Tale4.メアリーのお昼ご飯
森の近くに、ぽつんと建っている小さなおうち。
いつもよりちょっとだけ強い風が、ざわざわと森や草原を鳴らしています。窓の外から見える空は、ねずみ色です。
今日は風強いね、おじさん。雨も降りそう。
そうだね、メアリー。今日は家で遊ぼうね。
うん!
メアリーとおじさんは、お昼ご飯を食べています。
あったかくて、おじさんの愛情がたっぷり感じられるお昼ご飯が、メアリーは大好きです。食べているうちに、メアリーの体もほかほかに温まってきます。
おいしいかい、メアリー。
作った私もとても嬉しい。
ありがとうね、メアリー。
まだあるから召し上がれ。
おじさんは優しい笑顔で、メアリーの為にご飯をたくさん出してくれます。
とってもおいしいご飯でおなかいっぱいにして、それからおじさんといっぱい遊ぶのです。あまりにおいしいので、つい夢中になって食べ続けてしまいます。そんなところを見られてるのにふと気付いて恥ずかしくなるけれど、おじさんはメアリーをただ笑って見守ってくれているのです。
おいしいだろう、メアリー。
遠慮せず食べていいんだよ?
さぁ、好きなだけお食べよ。
何も心配しなくていいから。
おじさんが笑ってくれると、メアリーもとても幸せな気持ちになります。笑ってほしくて、もっともっと食べるのです。そんなメアリーを見て、おじさんもとても嬉しそうにします。
お昼ご飯を食べているうちに、お腹がいっぱいで苦しくなってきます。眠くなってしまったのでしょうか、頭もぼーっとしてきます。
あぁ、眠いんだね、メアリー?
そろそろベッドで休むといい。
わたしが連れて行ってあげる。
続きは、ベッドに着いたらね。
優しく囁きながら、おじさんはメアリーの髪の毛を撫でてくれます。ちょっと汗をかいているから恥ずかしかったけれど、おじさんが笑っているからそれでもいいや――そう思っていると、メアリーも楽しくなってきます。
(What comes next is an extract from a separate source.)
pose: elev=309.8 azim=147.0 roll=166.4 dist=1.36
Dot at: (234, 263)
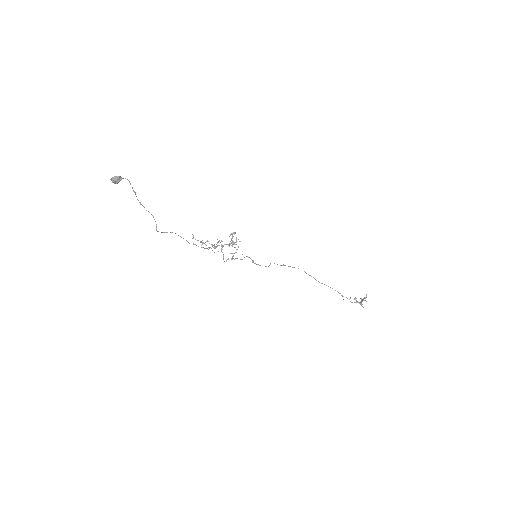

頭がぼーっとして、身体もうまく動きません。すごく疲れてて、眠くなっています。おじさんはそんなメアリーをひょい、と抱きかかえて、ベッドのあるお部屋に向かって歩き始めます。おじさんが歩くたびにゆっくりと体が揺れて、まるでゆりかごみたい。
おやすみ、メアリー。
大好きだよ、ずっと。
ありがと、おじさん。
わたしも、だいすき。
おじさんはメアリーのおでこに優しくキスをしてくれます。そのまま、優しく撫でてくれる手の温かさを感じながら、メアリーはお昼寝するのです。
おやすみ、メアリー。
後で、一緒に遊ぼう。
おじさんの優しい声と温もりを感じながら、メアリーは目を閉じました。